**EXERCISE INSTRUCTIONS:** Please restate exactly what appears in the records below from the first line to the line where "renal adenocarcinoma stained" is, that line included.

**DATASET:**
┌──

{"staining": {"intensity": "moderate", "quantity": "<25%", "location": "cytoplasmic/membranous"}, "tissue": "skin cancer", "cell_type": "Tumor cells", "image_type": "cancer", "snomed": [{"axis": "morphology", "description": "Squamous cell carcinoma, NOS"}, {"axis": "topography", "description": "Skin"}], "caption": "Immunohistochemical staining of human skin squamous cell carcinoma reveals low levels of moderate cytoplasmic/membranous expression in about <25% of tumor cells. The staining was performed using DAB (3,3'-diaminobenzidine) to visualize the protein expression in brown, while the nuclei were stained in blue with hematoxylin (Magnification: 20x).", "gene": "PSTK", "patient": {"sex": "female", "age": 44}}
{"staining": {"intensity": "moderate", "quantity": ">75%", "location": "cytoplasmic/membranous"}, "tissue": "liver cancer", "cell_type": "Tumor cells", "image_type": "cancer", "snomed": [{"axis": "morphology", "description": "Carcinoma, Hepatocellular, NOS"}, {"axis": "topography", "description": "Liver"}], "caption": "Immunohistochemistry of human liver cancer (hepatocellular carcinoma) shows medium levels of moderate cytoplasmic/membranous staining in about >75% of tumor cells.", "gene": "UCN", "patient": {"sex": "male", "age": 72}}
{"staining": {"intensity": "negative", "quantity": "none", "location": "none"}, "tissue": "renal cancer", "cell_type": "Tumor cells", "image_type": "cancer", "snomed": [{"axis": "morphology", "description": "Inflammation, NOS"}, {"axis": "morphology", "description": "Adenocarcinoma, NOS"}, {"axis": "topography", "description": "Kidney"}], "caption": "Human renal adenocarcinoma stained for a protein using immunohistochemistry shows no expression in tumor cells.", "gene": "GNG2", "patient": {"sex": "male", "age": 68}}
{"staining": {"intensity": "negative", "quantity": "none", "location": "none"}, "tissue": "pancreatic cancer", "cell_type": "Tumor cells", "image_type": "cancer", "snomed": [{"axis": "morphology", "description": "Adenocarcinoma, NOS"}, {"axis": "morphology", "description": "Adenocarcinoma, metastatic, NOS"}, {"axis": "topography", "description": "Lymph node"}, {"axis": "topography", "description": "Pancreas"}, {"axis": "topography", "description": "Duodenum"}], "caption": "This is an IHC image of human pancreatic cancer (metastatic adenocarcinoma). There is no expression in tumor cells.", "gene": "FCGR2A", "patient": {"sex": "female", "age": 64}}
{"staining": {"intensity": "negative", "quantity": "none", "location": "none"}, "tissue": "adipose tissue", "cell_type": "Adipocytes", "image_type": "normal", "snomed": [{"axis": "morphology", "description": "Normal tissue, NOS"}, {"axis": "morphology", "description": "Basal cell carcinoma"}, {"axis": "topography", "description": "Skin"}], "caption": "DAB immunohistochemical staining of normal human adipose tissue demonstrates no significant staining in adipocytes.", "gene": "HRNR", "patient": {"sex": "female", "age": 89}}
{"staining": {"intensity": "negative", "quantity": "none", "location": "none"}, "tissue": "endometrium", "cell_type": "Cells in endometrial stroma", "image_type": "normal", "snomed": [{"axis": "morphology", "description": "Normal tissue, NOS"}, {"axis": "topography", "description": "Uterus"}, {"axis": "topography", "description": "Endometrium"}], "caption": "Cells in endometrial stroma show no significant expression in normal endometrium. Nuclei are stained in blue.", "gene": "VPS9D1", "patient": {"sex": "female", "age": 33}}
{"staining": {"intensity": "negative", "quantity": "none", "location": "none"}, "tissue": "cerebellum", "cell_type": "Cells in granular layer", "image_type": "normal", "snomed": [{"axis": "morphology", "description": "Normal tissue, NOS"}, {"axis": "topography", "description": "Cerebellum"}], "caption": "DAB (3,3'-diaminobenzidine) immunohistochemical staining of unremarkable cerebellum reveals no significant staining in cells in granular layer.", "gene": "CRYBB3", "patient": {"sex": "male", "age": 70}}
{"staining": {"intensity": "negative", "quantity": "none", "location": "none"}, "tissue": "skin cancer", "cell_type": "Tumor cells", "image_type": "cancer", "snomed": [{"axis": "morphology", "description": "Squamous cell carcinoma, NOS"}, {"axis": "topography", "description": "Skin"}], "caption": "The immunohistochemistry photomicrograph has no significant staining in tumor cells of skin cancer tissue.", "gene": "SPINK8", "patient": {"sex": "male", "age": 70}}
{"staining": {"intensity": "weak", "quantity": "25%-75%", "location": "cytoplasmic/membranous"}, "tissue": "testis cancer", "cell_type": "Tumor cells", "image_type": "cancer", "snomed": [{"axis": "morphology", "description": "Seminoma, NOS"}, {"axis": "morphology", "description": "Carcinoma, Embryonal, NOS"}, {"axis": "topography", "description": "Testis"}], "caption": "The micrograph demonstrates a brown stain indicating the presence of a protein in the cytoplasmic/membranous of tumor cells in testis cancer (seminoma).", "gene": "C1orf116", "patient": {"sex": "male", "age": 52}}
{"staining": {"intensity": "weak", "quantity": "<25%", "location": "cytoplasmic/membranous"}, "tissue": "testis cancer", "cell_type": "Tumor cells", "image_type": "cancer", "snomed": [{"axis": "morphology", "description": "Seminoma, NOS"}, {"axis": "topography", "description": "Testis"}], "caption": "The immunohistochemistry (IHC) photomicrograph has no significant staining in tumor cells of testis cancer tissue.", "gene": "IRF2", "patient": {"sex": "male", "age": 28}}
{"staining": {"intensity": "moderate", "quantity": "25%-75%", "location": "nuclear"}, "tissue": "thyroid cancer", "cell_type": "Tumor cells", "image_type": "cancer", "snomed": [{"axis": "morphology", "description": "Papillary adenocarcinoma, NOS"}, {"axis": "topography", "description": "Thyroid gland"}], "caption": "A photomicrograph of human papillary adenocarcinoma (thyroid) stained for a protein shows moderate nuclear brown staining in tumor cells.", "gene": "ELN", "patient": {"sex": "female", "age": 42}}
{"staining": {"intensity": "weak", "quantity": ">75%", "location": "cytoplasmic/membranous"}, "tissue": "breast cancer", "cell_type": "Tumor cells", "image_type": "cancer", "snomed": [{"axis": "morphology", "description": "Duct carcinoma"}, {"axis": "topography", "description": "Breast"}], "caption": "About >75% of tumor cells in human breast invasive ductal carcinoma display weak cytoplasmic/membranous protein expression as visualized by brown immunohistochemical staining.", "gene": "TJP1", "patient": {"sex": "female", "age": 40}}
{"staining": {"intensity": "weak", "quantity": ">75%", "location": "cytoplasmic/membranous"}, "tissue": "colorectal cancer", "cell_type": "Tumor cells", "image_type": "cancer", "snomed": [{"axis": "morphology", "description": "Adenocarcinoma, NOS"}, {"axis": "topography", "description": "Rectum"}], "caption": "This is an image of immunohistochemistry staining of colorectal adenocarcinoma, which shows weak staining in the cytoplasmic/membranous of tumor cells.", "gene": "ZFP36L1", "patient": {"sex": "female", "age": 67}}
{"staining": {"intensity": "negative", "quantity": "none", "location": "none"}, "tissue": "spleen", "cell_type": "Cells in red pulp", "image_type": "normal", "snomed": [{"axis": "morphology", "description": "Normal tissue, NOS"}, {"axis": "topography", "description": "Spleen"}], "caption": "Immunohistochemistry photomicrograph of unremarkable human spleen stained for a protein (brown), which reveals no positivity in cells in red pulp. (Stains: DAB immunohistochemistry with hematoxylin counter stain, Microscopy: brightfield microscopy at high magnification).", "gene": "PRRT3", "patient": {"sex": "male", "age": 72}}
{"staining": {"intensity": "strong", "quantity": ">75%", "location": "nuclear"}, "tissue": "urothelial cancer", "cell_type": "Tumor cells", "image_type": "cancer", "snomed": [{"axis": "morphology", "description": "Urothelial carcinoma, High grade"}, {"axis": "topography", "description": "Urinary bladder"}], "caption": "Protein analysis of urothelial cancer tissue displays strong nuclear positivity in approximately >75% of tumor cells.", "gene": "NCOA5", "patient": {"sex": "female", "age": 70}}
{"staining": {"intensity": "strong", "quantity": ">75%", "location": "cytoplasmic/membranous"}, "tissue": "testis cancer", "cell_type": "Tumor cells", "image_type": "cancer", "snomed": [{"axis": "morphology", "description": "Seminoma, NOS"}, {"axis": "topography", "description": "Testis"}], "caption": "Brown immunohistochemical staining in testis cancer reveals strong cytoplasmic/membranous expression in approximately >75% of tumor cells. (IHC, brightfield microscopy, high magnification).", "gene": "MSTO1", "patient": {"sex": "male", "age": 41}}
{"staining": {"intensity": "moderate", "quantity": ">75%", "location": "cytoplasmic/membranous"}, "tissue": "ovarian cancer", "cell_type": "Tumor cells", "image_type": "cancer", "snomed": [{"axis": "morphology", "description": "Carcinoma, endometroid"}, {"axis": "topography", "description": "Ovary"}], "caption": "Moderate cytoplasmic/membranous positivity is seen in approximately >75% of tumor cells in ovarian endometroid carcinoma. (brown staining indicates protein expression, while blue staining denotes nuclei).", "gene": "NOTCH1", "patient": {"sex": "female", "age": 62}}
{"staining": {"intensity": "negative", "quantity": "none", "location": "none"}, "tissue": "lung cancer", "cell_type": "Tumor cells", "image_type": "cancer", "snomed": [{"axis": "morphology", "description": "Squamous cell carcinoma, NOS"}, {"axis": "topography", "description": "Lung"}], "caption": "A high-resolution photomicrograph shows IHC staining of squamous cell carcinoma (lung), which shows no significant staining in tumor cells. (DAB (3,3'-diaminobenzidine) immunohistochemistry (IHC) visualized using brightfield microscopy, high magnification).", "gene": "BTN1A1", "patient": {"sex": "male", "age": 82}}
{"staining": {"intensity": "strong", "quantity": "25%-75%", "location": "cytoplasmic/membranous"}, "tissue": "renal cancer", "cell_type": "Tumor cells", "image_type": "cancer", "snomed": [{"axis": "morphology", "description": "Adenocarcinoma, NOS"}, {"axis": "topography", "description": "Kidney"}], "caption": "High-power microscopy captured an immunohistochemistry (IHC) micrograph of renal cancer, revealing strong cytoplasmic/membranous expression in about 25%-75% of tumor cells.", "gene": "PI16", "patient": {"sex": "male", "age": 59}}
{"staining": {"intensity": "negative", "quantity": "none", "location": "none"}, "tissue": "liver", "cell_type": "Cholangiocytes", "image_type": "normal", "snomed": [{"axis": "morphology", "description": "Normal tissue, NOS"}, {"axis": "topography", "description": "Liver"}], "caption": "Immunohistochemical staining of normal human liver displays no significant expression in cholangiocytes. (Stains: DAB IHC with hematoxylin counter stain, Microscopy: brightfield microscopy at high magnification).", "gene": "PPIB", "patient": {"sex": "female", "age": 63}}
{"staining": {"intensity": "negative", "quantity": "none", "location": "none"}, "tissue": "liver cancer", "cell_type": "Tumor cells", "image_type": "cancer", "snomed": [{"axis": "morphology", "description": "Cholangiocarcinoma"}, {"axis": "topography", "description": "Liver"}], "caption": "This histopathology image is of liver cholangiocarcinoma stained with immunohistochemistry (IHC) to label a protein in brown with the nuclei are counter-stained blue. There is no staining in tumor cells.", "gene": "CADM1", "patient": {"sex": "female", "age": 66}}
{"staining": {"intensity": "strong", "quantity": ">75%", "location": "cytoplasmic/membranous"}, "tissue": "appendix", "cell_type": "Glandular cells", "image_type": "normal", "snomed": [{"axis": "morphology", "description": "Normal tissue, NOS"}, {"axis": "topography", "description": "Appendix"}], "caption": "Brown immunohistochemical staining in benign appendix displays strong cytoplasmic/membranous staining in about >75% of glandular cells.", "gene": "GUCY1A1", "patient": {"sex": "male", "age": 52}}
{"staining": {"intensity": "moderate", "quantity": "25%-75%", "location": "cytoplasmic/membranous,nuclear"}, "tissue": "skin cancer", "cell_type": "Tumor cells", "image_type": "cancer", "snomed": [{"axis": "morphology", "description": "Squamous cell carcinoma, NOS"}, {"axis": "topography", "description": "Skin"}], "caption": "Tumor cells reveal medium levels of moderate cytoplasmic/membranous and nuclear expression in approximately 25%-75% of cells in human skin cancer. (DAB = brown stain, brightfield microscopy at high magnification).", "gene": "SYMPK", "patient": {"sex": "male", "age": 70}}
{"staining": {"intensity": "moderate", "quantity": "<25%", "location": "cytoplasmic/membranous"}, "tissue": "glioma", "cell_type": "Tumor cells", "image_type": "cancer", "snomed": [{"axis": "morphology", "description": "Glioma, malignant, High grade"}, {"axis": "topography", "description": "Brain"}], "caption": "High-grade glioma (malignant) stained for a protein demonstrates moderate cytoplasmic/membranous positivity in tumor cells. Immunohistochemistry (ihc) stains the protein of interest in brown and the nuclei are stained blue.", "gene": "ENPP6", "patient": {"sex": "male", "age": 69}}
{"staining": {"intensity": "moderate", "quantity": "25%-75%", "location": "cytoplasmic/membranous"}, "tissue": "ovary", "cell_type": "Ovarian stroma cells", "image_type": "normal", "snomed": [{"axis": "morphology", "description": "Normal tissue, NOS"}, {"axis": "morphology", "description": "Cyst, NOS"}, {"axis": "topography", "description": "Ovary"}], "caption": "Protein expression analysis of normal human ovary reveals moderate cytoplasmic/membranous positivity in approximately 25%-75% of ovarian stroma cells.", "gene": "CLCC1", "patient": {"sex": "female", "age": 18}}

└──

**RESULT OF THE TASK:**
{"staining": {"intensity": "moderate", "quantity": "<25%", "location": "cytoplasmic/membranous"}, "tissue": "skin cancer", "cell_type": "Tumor cells", "image_type": "cancer", "snomed": [{"axis": "morphology", "description": "Squamous cell carcinoma, NOS"}, {"axis": "topography", "description": "Skin"}], "caption": "Immunohistochemical staining of human skin squamous cell carcinoma reveals low levels of moderate cytoplasmic/membranous expression in about <25% of tumor cells. The staining was performed using DAB (3,3'-diaminobenzidine) to visualize the protein expression in brown, while the nuclei were stained in blue with hematoxylin (Magnification: 20x).", "gene": "PSTK", "patient": {"sex": "female", "age": 44}}
{"staining": {"intensity": "moderate", "quantity": ">75%", "location": "cytoplasmic/membranous"}, "tissue": "liver cancer", "cell_type": "Tumor cells", "image_type": "cancer", "snomed": [{"axis": "morphology", "description": "Carcinoma, Hepatocellular, NOS"}, {"axis": "topography", "description": "Liver"}], "caption": "Immunohistochemistry of human liver cancer (hepatocellular carcinoma) shows medium levels of moderate cytoplasmic/membranous staining in about >75% of tumor cells.", "gene": "UCN", "patient": {"sex": "male", "age": 72}}
{"staining": {"intensity": "negative", "quantity": "none", "location": "none"}, "tissue": "renal cancer", "cell_type": "Tumor cells", "image_type": "cancer", "snomed": [{"axis": "morphology", "description": "Inflammation, NOS"}, {"axis": "morphology", "description": "Adenocarcinoma, NOS"}, {"axis": "topography", "description": "Kidney"}], "caption": "Human renal adenocarcinoma stained for a protein using immunohistochemistry shows no expression in tumor cells.", "gene": "GNG2", "patient": {"sex": "male", "age": 68}}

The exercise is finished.